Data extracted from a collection
..............................

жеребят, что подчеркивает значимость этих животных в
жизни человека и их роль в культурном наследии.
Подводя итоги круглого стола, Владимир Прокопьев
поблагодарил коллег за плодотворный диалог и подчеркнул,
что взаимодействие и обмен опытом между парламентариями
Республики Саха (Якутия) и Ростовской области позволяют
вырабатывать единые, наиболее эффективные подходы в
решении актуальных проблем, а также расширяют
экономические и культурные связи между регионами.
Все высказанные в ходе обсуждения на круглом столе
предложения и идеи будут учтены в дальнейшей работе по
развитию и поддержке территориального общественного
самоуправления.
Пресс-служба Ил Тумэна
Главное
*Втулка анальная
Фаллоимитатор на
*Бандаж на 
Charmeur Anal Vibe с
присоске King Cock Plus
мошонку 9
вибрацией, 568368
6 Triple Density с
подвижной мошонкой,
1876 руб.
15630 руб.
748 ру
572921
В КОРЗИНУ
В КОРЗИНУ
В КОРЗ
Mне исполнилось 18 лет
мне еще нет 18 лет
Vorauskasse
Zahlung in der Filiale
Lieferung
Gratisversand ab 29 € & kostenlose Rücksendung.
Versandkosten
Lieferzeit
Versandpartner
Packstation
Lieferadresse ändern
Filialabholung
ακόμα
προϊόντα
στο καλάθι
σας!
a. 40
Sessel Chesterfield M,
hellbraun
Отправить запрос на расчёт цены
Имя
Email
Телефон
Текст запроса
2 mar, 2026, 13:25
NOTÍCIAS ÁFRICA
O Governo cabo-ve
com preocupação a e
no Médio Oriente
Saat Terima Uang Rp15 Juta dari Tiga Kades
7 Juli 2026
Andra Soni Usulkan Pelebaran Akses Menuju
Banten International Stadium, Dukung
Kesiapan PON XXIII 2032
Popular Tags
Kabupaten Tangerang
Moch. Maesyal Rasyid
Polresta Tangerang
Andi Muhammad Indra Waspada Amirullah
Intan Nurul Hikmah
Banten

..............................

• _WHAT IS EXPECTED_
Repeat the data in full. Nothing may be dropped or altered.

• _WRITTEN RESPONSE_
жеребят, что подчеркивает значимость этих животных в
жизни человека и их роль в культурном наследии.
Подводя итоги круглого стола, Владимир Прокопьев
поблагодарил коллег за плодотворный диалог и подчеркнул,
что взаимодействие и обмен опытом между парламентариями
Республики Саха (Якутия) и Ростовской области позволяют
вырабатывать единые, наиболее эффективные подходы в
решении актуальных проблем, а также расширяют
экономические и культурные связи между регионами.
Все высказанные в ходе обсуждения на круглом столе
предложения и идеи будут учтены в дальнейшей работе по
развитию и поддержке территориального общественного
самоуправления.
Пресс-служба Ил Тумэна
Главное
*Втулка анальная
Фаллоимитатор на
*Бандаж на 
Charmeur Anal Vibe с
присоске King Cock Plus
мошонку 9
вибрацией, 568368
6 Triple Density с
подвижной мошонкой,
1876 руб.
15630 руб.
748 ру
572921
В КОРЗИНУ
В КОРЗИНУ
В КОРЗ
Mне исполнилось 18 лет
мне еще нет 18 лет
Vorauskasse
Zahlung in der Filiale
Lieferung
Gratisversand ab 29 € & kostenlose Rücksendung.
Versandkosten
Lieferzeit
Versandpartner
Packstation
Lieferadresse ändern
Filialabholung
ακόμα
προϊόντα
στο καλάθι
σας!
a. 40
Sessel Chesterfield M,
hellbraun
Отправить запрос на расчёт цены
Имя
Email
Телефон
Текст запроса
2 mar, 2026, 13:25
NOTÍCIAS ÁFRICA
O Governo cabo-ve
com preocupação a e
no Médio Oriente
Saat Terima Uang Rp15 Juta dari Tiga Kades
7 Juli 2026
Andra Soni Usulkan Pelebaran Akses Menuju
Banten International Stadium, Dukung
Kesiapan PON XXIII 2032
Popular Tags
Kabupaten Tangerang
Moch. Maesyal Rasyid
Polresta Tangerang
Andi Muhammad Indra Waspada Amirullah
Intan Nurul Hikmah
Banten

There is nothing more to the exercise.